Steve Masty agrees. He was head of the international charity CARE Kabul in the 1990s and has worked for nearly 14 years as a writer and consultant on international development. Afghans, he says, have to be put in real charge of their country's reconstruction efforts.

Billions in aid stolen, Afghans believe

"It's not just about a military strategy," Masty says, "it's about who owns the process, and that should be the people of Afghanistan. Not just warlords and politicians in Kabul but real people in real villages."

Masty advocates giving aid funds to local councils known in Afghanistan as shuras.

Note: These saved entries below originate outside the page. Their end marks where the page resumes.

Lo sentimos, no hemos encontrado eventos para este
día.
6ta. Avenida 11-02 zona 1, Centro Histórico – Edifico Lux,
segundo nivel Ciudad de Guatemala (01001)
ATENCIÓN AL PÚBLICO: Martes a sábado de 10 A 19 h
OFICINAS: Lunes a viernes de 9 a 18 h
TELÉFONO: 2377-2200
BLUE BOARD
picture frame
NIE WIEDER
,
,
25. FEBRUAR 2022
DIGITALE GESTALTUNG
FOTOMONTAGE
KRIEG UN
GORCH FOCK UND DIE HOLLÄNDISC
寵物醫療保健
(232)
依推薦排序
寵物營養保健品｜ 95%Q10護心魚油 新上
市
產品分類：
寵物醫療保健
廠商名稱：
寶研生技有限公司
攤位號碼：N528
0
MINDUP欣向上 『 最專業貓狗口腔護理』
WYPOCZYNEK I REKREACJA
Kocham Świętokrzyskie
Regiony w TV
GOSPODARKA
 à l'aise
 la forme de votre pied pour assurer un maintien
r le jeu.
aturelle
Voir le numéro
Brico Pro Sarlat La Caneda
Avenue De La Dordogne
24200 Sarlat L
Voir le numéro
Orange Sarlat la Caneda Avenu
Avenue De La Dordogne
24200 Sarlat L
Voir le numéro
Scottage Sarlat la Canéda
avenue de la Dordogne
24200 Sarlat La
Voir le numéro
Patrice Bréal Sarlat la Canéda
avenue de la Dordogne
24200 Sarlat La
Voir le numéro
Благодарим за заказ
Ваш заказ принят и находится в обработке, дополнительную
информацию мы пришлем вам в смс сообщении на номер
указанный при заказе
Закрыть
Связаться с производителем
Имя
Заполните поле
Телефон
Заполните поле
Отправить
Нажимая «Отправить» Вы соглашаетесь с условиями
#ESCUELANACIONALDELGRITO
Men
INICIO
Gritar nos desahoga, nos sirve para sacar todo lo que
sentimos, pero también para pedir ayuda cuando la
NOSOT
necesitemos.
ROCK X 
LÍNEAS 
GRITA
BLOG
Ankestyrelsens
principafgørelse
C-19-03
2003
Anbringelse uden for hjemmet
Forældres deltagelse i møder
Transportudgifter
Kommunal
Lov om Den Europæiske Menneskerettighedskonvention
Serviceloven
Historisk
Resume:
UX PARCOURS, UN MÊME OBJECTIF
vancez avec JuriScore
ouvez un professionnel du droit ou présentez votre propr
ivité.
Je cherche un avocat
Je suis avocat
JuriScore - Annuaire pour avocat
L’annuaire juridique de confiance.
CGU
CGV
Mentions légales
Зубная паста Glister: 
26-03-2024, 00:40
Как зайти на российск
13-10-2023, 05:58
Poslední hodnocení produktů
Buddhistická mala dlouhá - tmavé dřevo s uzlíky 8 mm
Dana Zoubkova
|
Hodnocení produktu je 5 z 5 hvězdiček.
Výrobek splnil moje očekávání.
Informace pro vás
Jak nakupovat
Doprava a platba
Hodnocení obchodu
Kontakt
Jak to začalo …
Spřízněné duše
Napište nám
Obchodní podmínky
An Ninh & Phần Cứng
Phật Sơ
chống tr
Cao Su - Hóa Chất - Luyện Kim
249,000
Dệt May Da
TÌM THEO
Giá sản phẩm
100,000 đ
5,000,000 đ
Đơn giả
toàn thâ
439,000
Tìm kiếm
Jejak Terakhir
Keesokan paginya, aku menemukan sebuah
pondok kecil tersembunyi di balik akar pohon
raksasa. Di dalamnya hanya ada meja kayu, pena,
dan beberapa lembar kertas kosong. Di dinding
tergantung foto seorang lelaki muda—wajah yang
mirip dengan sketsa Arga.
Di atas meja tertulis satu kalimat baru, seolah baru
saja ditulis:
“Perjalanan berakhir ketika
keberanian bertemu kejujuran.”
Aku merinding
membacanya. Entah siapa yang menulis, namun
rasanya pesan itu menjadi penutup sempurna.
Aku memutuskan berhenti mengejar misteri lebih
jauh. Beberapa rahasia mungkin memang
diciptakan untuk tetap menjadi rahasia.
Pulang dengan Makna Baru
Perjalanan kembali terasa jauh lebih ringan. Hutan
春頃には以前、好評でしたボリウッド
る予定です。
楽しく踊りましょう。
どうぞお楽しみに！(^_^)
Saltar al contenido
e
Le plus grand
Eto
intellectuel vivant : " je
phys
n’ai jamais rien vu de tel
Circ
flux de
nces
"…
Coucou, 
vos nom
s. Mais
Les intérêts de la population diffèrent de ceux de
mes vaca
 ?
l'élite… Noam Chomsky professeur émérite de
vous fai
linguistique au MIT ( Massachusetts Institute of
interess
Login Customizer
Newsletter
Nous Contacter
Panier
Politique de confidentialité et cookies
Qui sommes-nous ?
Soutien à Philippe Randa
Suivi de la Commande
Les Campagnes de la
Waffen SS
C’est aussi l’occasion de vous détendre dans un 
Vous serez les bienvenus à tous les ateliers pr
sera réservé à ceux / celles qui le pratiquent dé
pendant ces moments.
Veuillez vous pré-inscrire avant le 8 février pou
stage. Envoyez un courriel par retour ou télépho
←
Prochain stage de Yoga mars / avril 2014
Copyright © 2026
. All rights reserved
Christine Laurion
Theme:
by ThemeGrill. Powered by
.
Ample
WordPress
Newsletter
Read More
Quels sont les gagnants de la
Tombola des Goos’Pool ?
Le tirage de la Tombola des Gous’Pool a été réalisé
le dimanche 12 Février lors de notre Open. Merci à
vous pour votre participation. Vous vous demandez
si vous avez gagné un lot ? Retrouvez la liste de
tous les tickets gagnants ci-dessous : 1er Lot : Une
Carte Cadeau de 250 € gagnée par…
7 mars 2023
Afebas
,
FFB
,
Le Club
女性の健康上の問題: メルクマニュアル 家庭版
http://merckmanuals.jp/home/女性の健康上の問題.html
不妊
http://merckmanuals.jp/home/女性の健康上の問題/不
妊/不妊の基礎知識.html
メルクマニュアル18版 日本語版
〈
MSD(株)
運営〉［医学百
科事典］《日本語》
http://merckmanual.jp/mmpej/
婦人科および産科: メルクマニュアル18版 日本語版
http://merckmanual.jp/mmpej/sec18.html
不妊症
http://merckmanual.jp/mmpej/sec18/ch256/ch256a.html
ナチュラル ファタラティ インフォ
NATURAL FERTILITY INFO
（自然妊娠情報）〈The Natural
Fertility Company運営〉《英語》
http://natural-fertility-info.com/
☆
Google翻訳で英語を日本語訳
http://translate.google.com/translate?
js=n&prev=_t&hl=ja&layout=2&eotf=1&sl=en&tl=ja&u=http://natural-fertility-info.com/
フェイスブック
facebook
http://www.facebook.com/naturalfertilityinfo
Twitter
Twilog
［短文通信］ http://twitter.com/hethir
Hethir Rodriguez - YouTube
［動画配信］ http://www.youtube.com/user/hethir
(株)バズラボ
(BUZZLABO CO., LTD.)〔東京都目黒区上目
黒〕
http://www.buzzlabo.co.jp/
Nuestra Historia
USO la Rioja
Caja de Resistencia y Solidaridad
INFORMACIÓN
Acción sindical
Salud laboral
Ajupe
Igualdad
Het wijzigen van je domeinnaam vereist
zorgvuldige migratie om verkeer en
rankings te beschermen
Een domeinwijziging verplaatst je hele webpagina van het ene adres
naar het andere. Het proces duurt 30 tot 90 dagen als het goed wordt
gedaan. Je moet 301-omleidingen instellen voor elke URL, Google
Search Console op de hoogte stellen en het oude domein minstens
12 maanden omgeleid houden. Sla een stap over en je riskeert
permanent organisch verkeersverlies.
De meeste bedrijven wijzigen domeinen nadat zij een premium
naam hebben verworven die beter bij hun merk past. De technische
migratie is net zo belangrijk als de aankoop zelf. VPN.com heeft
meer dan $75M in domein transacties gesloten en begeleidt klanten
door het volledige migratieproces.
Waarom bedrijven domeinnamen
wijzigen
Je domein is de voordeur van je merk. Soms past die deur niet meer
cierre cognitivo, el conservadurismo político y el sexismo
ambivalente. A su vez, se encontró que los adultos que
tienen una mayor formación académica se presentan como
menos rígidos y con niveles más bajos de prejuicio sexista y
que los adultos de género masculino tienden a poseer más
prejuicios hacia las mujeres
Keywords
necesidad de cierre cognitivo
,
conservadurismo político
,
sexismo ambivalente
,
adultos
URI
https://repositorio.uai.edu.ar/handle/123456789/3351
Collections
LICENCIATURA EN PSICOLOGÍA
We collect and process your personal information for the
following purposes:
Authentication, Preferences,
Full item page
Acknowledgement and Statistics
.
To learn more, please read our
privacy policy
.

"It needs to be supervised, and there needs to be security, but it will work better than centralizing everything with corrupt officials in Kabul," he says. "Afghans seriously believe that the $16 billion [US] in aid that the country has received since 2001 has been stolen or wasted."

There are those who question Canada's overall strategy of simultaneously delivering aid and fighting a counter-insurgency. The rationale is that development work can't succeed without security, so soldiers either protect aid workers or provide essential services themselves — digging wells, building roads and schools.

Cheshmak Farhoumand-Sims argues against that approach. A lecturer in conflict studies at Saint Paul's University in Ottawa, Farhoumand-Sims says even the most well-intentioned military interventions can't co-exist with development aid.

"It makes the aid delivery process more dangerous," she says, "and the proof is in the reality in southern Afghanistan. It's simply not safe there for aid workers to dig wells or build schools. People assume they're soldiers and they're targeted."

Crime and the police

There is a consensus among Afghanistan experts and aid donors that recruiting and training local police needs to be a priority in future counter-insurgency strategies. But at the moment, Gannon says, the Afghan police are widely seen by the public as corrupt and untrustworthy. Police officers are often involved in violent crime, she says, often for understandable reasons.

"The police have to wait months for what's already a pittance of salary," Gannon says. "Unless salaries and training improve, you're going to have a populace that doesn't trust the police or the foreign donors that support them. It's a vicious circle."

This spring is expected to usher in a fierce season of fighting between Taliban and NATO forces, whatever steps the alliance takes to alter its approach or beef up troop strength. Barnett Rubin of New York University says the role of Pakistan in the Taliban uprising needs to be taken into account.

The insurgents are largely based in Pakistani frontier areas with Afghanistan, he says, and greater pressure needs to be put on the military and government in Islamabad to end cross-border forays and support.

"The Taliban get sanctuary in Pakistan," he says. "It has to stop."

Rubin also believes, along with every other Afghanistan expert contacted for this article, that the United States has yet to take its Afghan campaign seriously enough to invest the time, troops and resources that the situation requires. That might be changing, he says, but the war in Iraq, tensions with Iran and other pressing international demands could just as easily divert U.S. attention yet again from a country that's known nothing but war for the past 30 years.